When encountering the error “TypeError: cannot subtract datetimearray from ndarray,” it means you are trying to perform a subtraction operation between a numpy ndarray and a datetimearray, which is not allowed. To better understand this issue, let’s break it down with an example:
import numpy as np
import pandas as pd
# Create a numpy ndarray
arr = np.array([1, 2, 3, 4, 5])
# Create a pandas datetimearray
dates = pd.date_range('2022-01-01', periods=5)
# Attempt to subtract datetimearray from ndarray
result = arr - dates
In this example, we are trying to subtract the datetimearray “dates” from the ndarray “arr.” However, this operation will result in the “TypeError” mentioned above.
The reason for this error is that numpy ndarrays are designed for numerical operations and do not inherently support operations with datetime data types. In contrast, a datetimearray represents an array of datetime objects.
To perform element-wise subtraction between the ndarray and the datetimearray, you need to convert the datetimearray into a compatible numeric format, such as timestamps. One common way to achieve this is by using the “astype()” function in pandas.
# Convert datetimearray to timestamps (numeric format)

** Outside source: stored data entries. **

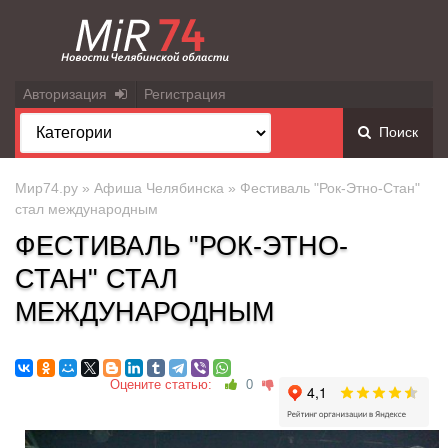
Авторизация
Регистрация
Поиск
Мир74.ру
»
Афиша Челябинска
» Фестиваль "Рок-Этно-Стан"
стал международным
ФЕСТИВАЛЬ "РОК-ЭТНО-
СТАН" СТАЛ
МЕЖДУНАРОДНЫМ
Оцените статью:
0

timestamps = dates.astype(np.int64) // 10**9
# Perform element-wise subtraction with the transformed datetimearray
result = arr - timestamps
By converting the datetimearray to timestamps, we obtain a numeric representation that can be directly subtracted from the ndarray. The “// 10**9” part is used to convert nanoseconds to seconds, which is the unit used by default for timestamps.
Now, the subtraction operation will work correctly without raising the TypeError. The resulting “result” will be a new ndarray containing the differences between the original ndarray and the timestamps representing the datetimearray.